On 4 September 2018, it was announced that Galarza would be transferred to a common women's penitentiary, Unidad Penal 6 de Paraná, after staying the longest time allowed by law under custody in a police station (eight months). Finally, on 10 September, Entre Ríos' penitentiary service transferred Nahir Galarza to the penitentiary, the only women's jail in Entre Ríos, where Galarza and other nine inmates reside.

In August 2019, an appellate court rejected an appeal by Galarza's defense, confirming her life imprisonment. In that same year, it was reported that Galarza, among other activities in prison, dedicated herself to the study of psychology.

In March 2020, the Supreme Justice Court of Entre Ríos rejected another appeal to revert Nahir Galarza's life imprisonment. In total, her defense made two appeals, and both were rejected.

In January 2022, with help from her mother Yanina Kroh, Galarza hired a different defender. They then reported Galarza's father and Kroh's husband, Marcelo Galarza, for aggression, but this accusation was rejected. Notwithstanding, there is a restraining order prohibiting Marcelo Galarza from getting close to either Kroh or the penitentiary where his daughter resides.

The National Court is the last and only means of appeal that Galarza's defense still has to revise her life imprisonment.

== Reception ==
The murder of young Pastorizzo was widely covered by both Argentine media and some international media. It made the headlines of several newspapers and was the focus of numerous news reports in radio and television. A few days after the event came to light, the Galarza family hired a public relations agent that provided the press with some photographs of Nahir Galarza when she was a baby.
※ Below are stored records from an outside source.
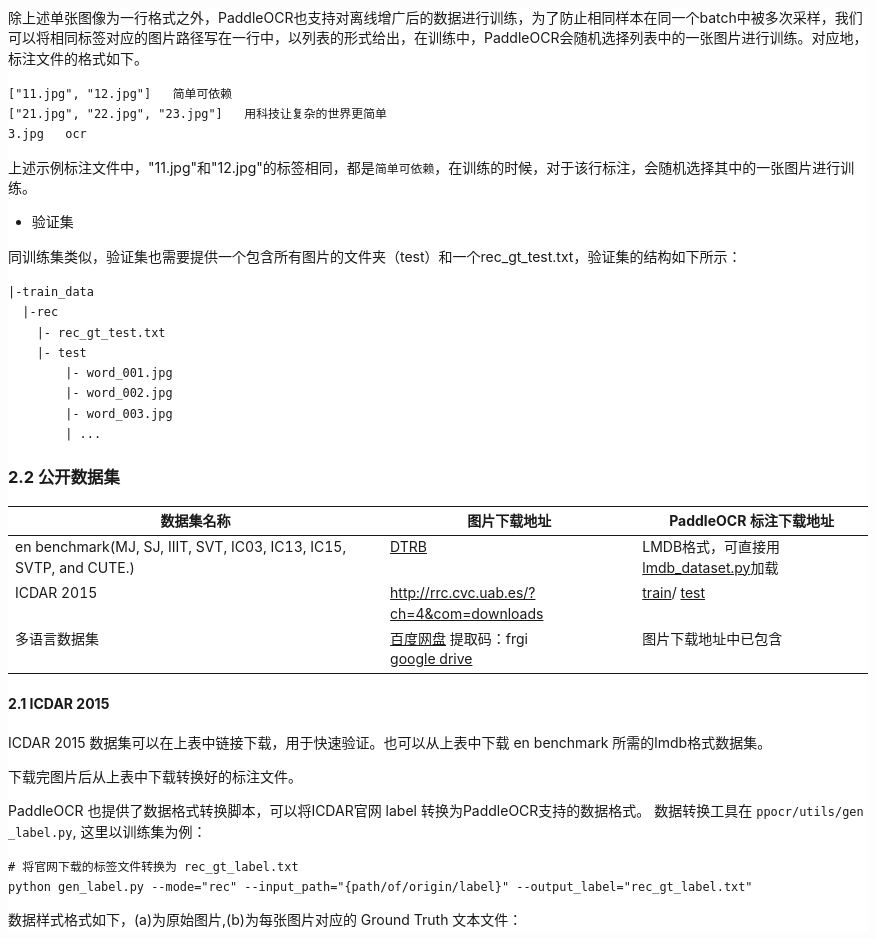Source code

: 除上述单张图像为一行格式之外，PaddleOCR也支持对离线增广后的数据进行训练，为了防止相同样本在同一个batch中被多次采样，我们可以将相同标签对应的图片路径写在一行中，以列表的形式给出，在训练中，PaddleOCR会随机选择列表中的一张图片进行训练。对应地，标注文件的格式如下。

```
["11.jpg", "12.jpg"]   简单可依赖
["21.jpg", "22.jpg", "23.jpg"]   用科技让复杂的世界更简单
3.jpg   ocr
```

上述示例标注文件中，"11.jpg"和"12.jpg"的标签相同，都是`简单可依赖`，在训练的时候，对于该行标注，会随机选择其中的一张图片进行训练。

- 验证集

同训练集类似，验证集也需要提供一个包含所有图片的文件夹（test）和一个rec_gt_test.txt，验证集的结构如下所示：

```
|-train_data
  |-rec
    |- rec_gt_test.txt
    |- test
        |- word_001.jpg
        |- word_002.jpg
        |- word_003.jpg
        | ...
```

### 2.2 公开数据集

| 数据集名称                                                              | 图片下载地址                                                                                                                                                       | PaddleOCR 标注下载地址                                                                                                                   |
|--------------------------------------------------------------------|--------------------------------------------------------------------------------------------------------------------------------------------------------------|------------------------------------------------------------------------------------------------------------------------------------|
| en benchmark(MJ, SJ, IIIT, SVT, IC03, IC13, IC15, SVTP, and CUTE.) | [DTRB](https://github.com/clovaai/deep-text-recognition-benchmark#download-lmdb-dataset-for-traininig-and-evaluation-from-here)                              | LMDB格式，可直接用[lmdb_dataset.py](../../../ppocr/data/lmdb_dataset.py)加载                                                                |
| ICDAR 2015                                                         | http://rrc.cvc.uab.es/?ch=4&com=downloads                                                                                                                    | [train](https://paddleocr.bj.bcebos.com/dataset/rec_gt_train.txt)/ [test](https://paddleocr.bj.bcebos.com/dataset/rec_gt_test.txt) |
| 多语言数据集                                                             | [百度网盘](https://pan.baidu.com/s/1bS_u207Rm7YbY33wOECKDA) 提取码：frgi <br> [google drive](https://drive.google.com/file/d/18cSWX7wXSy4G0tbKJ0d9PuIaiwRLHpjA/view) | 图片下载地址中已包含                                                                                                                         |

#### 2.1 ICDAR 2015

ICDAR 2015 数据集可以在上表中链接下载，用于快速验证。也可以从上表中下载 en benchmark 所需的lmdb格式数据集。

下载完图片后从上表中下载转换好的标注文件。

PaddleOCR 也提供了数据格式转换脚本，可以将ICDAR官网 label 转换为PaddleOCR支持的数据格式。
数据转换工具在 `ppocr/utils/gen_label.py`, 这里以训练集为例：

```
# 将官网下载的标签文件转换为 rec_gt_label.txt
python gen_label.py --mode="rec" --input_path="{path/of/origin/label}" --output_label="rec_gt_label.txt"
```

数据样式格式如下，(a)为原始图片,(b)为每张图片对应的 Ground Truth 文本文件：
The case was also the subject of diverging opinions on social media. The personal accounts of Galarza were filled with both support and condemnation messages. Her Instagram account was terminated after her imprisonment, but came back twelve days later on Tuesday, 10 January, with some changes such as blurred photos and some profiles unfollowed. It surpassed 30,000 followers in only twenty four hours. Shortly afterwards, however, the account was removed again. This was followed by numerous follower-made accounts posting pictures of Galarza.

On 2 January 2018, a demonstration took place in front of Gualeguaychú's courts, with hundreds of people holding signs and pictures of the victim, Fernando Pastorizzo, protesting against the supposedly privileged conditions under which Nahir Galarza found herself.
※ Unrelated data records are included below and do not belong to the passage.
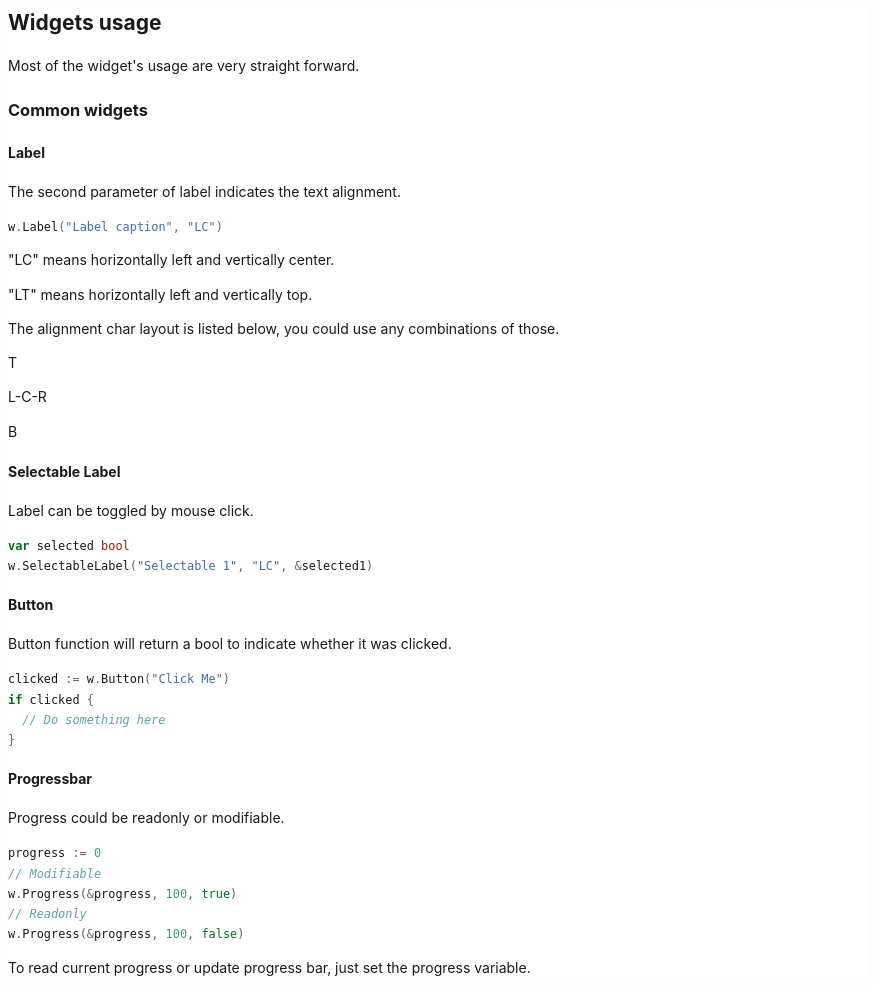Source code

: ## Widgets usage

Most of the widget's usage are very straight forward.

### Common widgets

#### Label

The second parameter of label indicates the text alignment.

```go
w.Label("Label caption", "LC")
```

"LC" means horizontally left and vertically center.

"LT" means horizontally left and vertically top.

The alignment char layout is listed below, you could use any combinations of those.

   T

L-C-R

   B

#### Selectable Label

Label can be toggled by mouse click.

```go
var selected bool
w.SelectableLabel("Selectable 1", "LC", &selected1)
```

#### Button

Button function will return a bool to indicate whether it was clicked.

```go
clicked := w.Button("Click Me")
if clicked {
  // Do something here
}
```

#### Progressbar

Progress could be readonly or modifiable.

```go
progress := 0
// Modifiable
w.Progress(&progress, 100, true)
// Readonly
w.Progress(&progress, 100, false)
```

To read current progress or update progress bar, just set the progress variable.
On 3 January 2018, the day in which Pastorizzo would turn 21, friends and family members published a supporting message and photographs of him with memories, asking for justice and repudiating Galarza's crime.

On 10 July 2018, a group called Todo preso es político ("Every prisoner is a political prisoner") promoted a demonstration in front of Casa de Entre Ríos in Buenos Aires to demand "immediate freedom" for Galarza, with slogans such as "A male's death is not just a metaphor; fear will change sides". This group speaks about "hetero-patriarchal violence" and "hegemonic feminism" and asserted that "in the last six months Nahir Galarza has suffered a true witch hunt led by communication means, the judiciary and the commonly called public opinion".

== List of media centered on the case ==
=== Literature ===
- 2018, Nahir, La historia desconocida ("Nahir, The Unknown Story") by Mauro Szeta (ISBN 9789500762274).
- 2021, El silencio de Nahir ("Nahir's Silence") by Jorge Zonzini (ISBN 9789504974154).

=== Television ===
- In January 2022, a television series called Nahir: la historia desconocida, based on the book with the same name by Mauro Szeta and Mauro Fulco, was announced on HBO Max. To date, the series has not premiered.
- In June 2024, a two-episode documentary titled Nahir, el secreto de un crimen ("Nahir, the Secret of a Crime") premiered on Prime Video. It covers the case from different points of view and includes testimonies from Galarza, her parents and friends and Pastorizzo's family.

=== Film ===
- In May 2024, the film Nahir, with actress Valentina Zenere in the role of Nahir Galarza, premiered on Prime Video.